Gerhardt: Wir sind aber doch in einer Kunstblase. Uns hören wenige Prozent der Gesellschaft und ich würde auch einmal behaupten, dass der Anteil von Wählern des Populismus in meinen Konzerten gering ist. Hoffentlich. Was wäre denn dein Vorschlag?

niusic: Ganz spontan? Gehen wir mal davon aus, dass du etwas tiefstapelst und ja einen sehr großen Bekanntheitsgrad hast und die Möglichkeit besteht, mit anderen Künstlern eine Allianz zu bilden. Beispielsweise im Jahr einer Bundestagswahl für Demokratie zu werben. Ich denke da an Anne-Sophie Mutter, Igor Levit, Sol Gabetta und Christian Tetzlaff. Wenn ihr zusammen überlegt und ein langfristiges non-profit Projekt startet?

Gerhardt: Na ja, ich kann jetzt ja nicht Anne-Sophie Mutter eine Mail schreiben. Das sind andere Dimensionen, das würde komisch kommen. Zudem habe ich sie nur einmal gesehen. Ich scheue mich, PR-Dinge anzustoßen, die dann lächerlich wirken, weil sie lediglich herausposaunen, ohne eine Wirkung zu erzielen.

niusic: Aber du kennst ja andere bekannte Künstler ...
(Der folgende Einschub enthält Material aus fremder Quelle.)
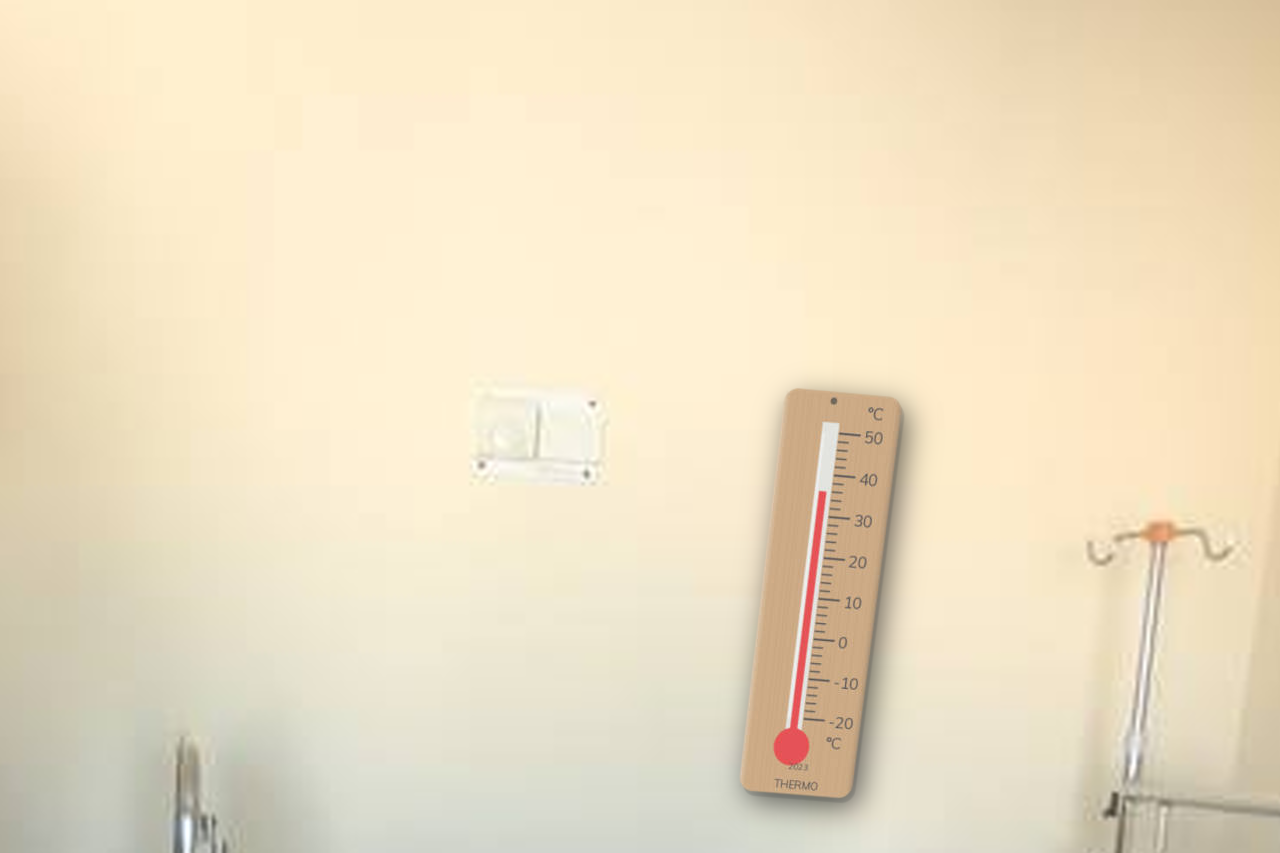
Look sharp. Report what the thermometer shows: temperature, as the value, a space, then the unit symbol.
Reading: 36 °C
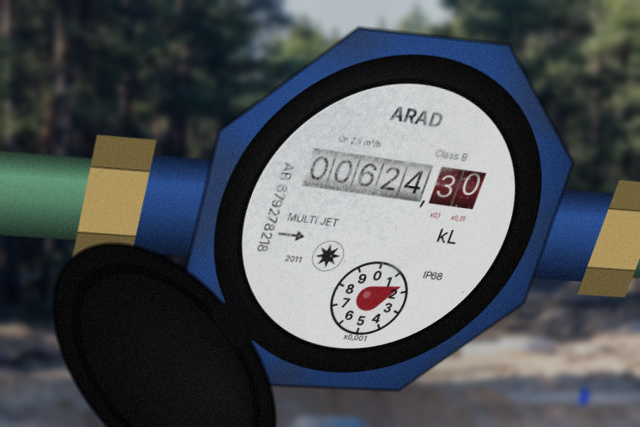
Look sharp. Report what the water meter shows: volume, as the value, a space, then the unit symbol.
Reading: 624.301 kL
Gerhardt: Du hast Recht. Das sind Ausflüchte, vermutlich ist der Grund Feigheit und Faulheit. Ich sage, was ich denke, aber manchmal bin ich schon feige, weil ich Konfrontationen aus dem Weg gehe.

niusic: Feige wirkst du nicht ...

Gerhardt: (lacht) Ich bin auch nicht wirklich feige. Ich scheue mich nicht, öffentlich zu sticheln, habe aber im Arbeitsalltag gelernt, nicht alles immer öffentlich zu sagen, vor allem was Kritik an Kollegen betrifft.

niusic: Was meintest du dann mit feige?

Gerhardt: Ich bin kein großes Argumentationsgenie und wenn es um tatsächlichen Diskurs geht, müsste ich ja mit Leuten sprechen, die nicht in der intellektuellen Musikblase sind, vielleicht anderer Meinung und unter Umständen gar AfD-Wähler sind. (lacht) Da würde mir die Hutschnur platzen. Aber: Selbsterkenntnis ist ja der beste Weg zur Besserung. Vielleicht sollte ich doch wieder etwas mehr auf Diskussionen setzen, mit Ecken und Kanten.

niusic: Wenn Selbsterkenntnis der beste Weg zur Besserung ist, was bedeutet das dann für dich als Musiker und dein Einsetzen für Politik?

Gerhardt: Wir müssen alle gemeinsam einen europäischen Trump, einen Frexit und einen AfD-Sieg verhindern.

niusic: Heckst du einen Plan aus?

Gerhardt: Ich besorge mir jetzt erstmal die Mail-Adresse von Anne-Sophie Mutter.